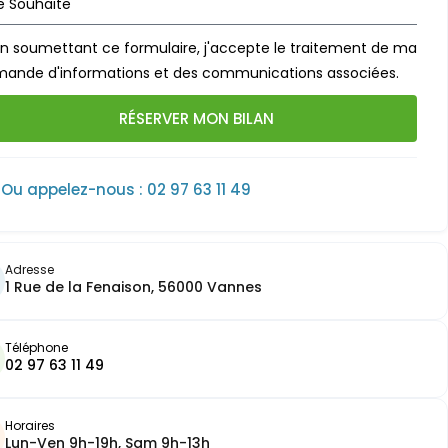
En soumettant ce formulaire, j'accepte le traitement de ma
ande d'informations et des communications associées.
RÉSERVER MON BILAN
Ou appelez-nous : 02 97 63 11 49
Adresse
1 Rue de la Fenaison, 56000 Vannes
Téléphone
02 97 63 11 49
Horaires
Lun-Ven 9h-19h, Sam 9h-13h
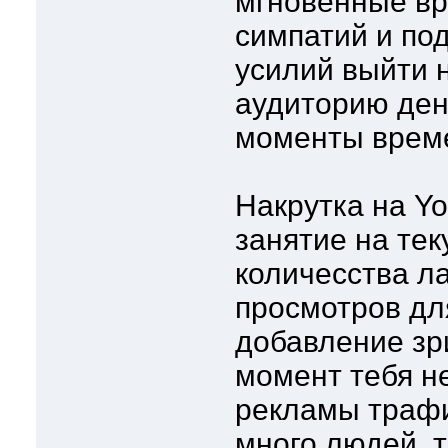
мгновенные вр
симпатий и по
усилий выйти 
аудиторию ден
моменты врем
Накрутка на Y
занятие на те
количесства ла
просмотров дл
добавление зр
момент тебя не
рекламы трафи
много людей, т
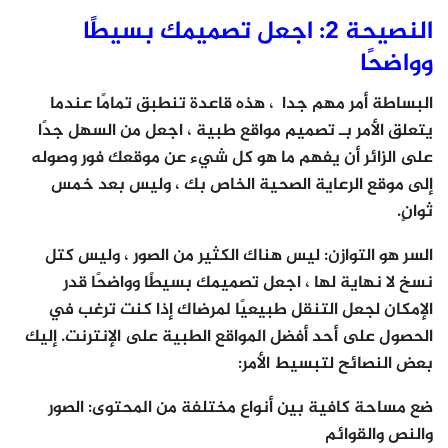
النصيحة 2: اجعل تصميمك بسيطًا
وواضحًا
البساطة أمر مهم جدا ، هذه قاعدة تنطبق تمامًا عندما
يتعلق الأمر بـ تصميم مواقع طبية ، اجعل من السهل جدًا
على الزائر أن يفهم ما هو كل شيء عن موقعك فور وصوله
إلى موقع الرعاية الصحية الخاص بك ، وليس بعد خمس
ثوانٍ.
السر هو التوازن: ليس هناك الكثير من الصور ، وليس كتل
نسخ لا نهاية لها ، اجعل تصميمك بسيطًا وواضحًا قدر
الإمكان لجعل التنقل طبيعيًا لمرضاك إذا كنت ترغب في
الحصول على أحد أفضل المواقع الطبية على الإنترنت. إليك
بعض النصائح لتبسيط الأمر:
ضع مساحة كافية بين أنواع مختلفة من المحتوى: الصور
والنص والقوائم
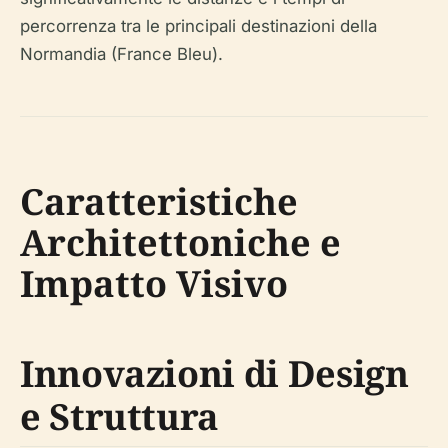
percorrenza tra le principali destinazioni della
Normandia (France Bleu).
Caratteristiche
Architettoniche e
Impatto Visivo
Innovazioni di Design
e Struttura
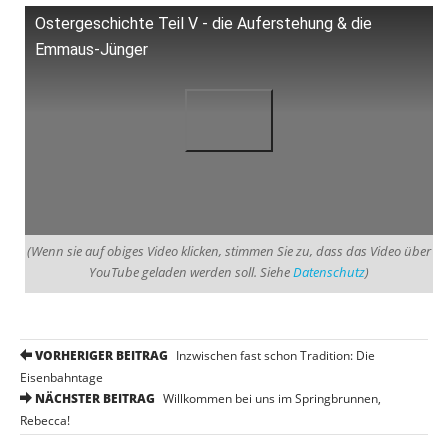
Ostergeschichte Teil V - die Auferstehung & die
Emmaus-Jünger
(Wenn sie auf obiges Video klicken, stimmen Sie zu, dass das Video über
YouTube geladen werden soll. Siehe
Datenschutz
)
P
VORHERIGER BEITRAG
Inzwischen fast schon Tradition: Die
o
Eisenbahntage
NÄCHSTER BEITRAG
Willkommen bei uns im Springbrunnen,
s
Rebecca!
t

--------------------------------

Repeat the material exactly, without images.

En soumettant ce formulaire, j'accepte le traitement de ma
ande d'informations et des communications associées.
RÉSERVER MON BILAN
Ou appelez-nous : 02 97 63 11 49
Adresse
1 Rue de la Fenaison, 56000 Vannes
Téléphone
02 97 63 11 49
Horaires
Lun-Ven 9h-19h, Sam 9h-13h
мгновенные вр
симпатий и по
усилий выйти 
аудиторию ден
моменты врем
Накрутка на Y
занятие на те
количесства ла
просмотров дл
добавление зр
момент тебя не
рекламы трафи
много людей, т
النصيحة 2: اجعل تصميمك بسيطًا
وواضحًا
البساطة أمر مهم جدا ، هذه قاعدة تنطبق تمامًا عندما
يتعلق الأمر بـ تصميم مواقع طبية ، اجعل من السهل جدًا
على الزائر أن يفهم ما هو كل شيء عن موقعك فور وصوله
إلى موقع الرعاية الصحية الخاص بك ، وليس بعد خمس
ثوانٍ.
السر هو التوازن: ليس هناك الكثير من الصور ، وليس كتل
نسخ لا نهاية لها ، اجعل تصميمك بسيطًا وواضحًا قدر
الإمكان لجعل التنقل طبيعيًا لمرضاك إذا كنت ترغب في
الحصول على أحد أفضل المواقع الطبية على الإنترنت. إليك
بعض النصائح لتبسيط الأمر:
ضع مساحة كافية بين أنواع مختلفة من المحتوى: الصور
والنص والقوائم
percorrenza tra le principali destinazioni della
Normandia (France Bleu).
Caratteristiche
Architettoniche e
Impatto Visivo
Innovazioni di Design
e Struttura
Ostergeschichte Teil V - die Auferstehung & die
Emmaus-Jünger
(Wenn sie auf obiges Video klicken, stimmen Sie zu, dass das Video über
YouTube geladen werden soll. Siehe
Datenschutz
)
P
VORHERIGER BEITRAG
Inzwischen fast schon Tradition: Die
o
Eisenbahntage
NÄCHSTER BEITRAG
Willkommen bei uns im Springbrunnen,
s
Rebecca!
t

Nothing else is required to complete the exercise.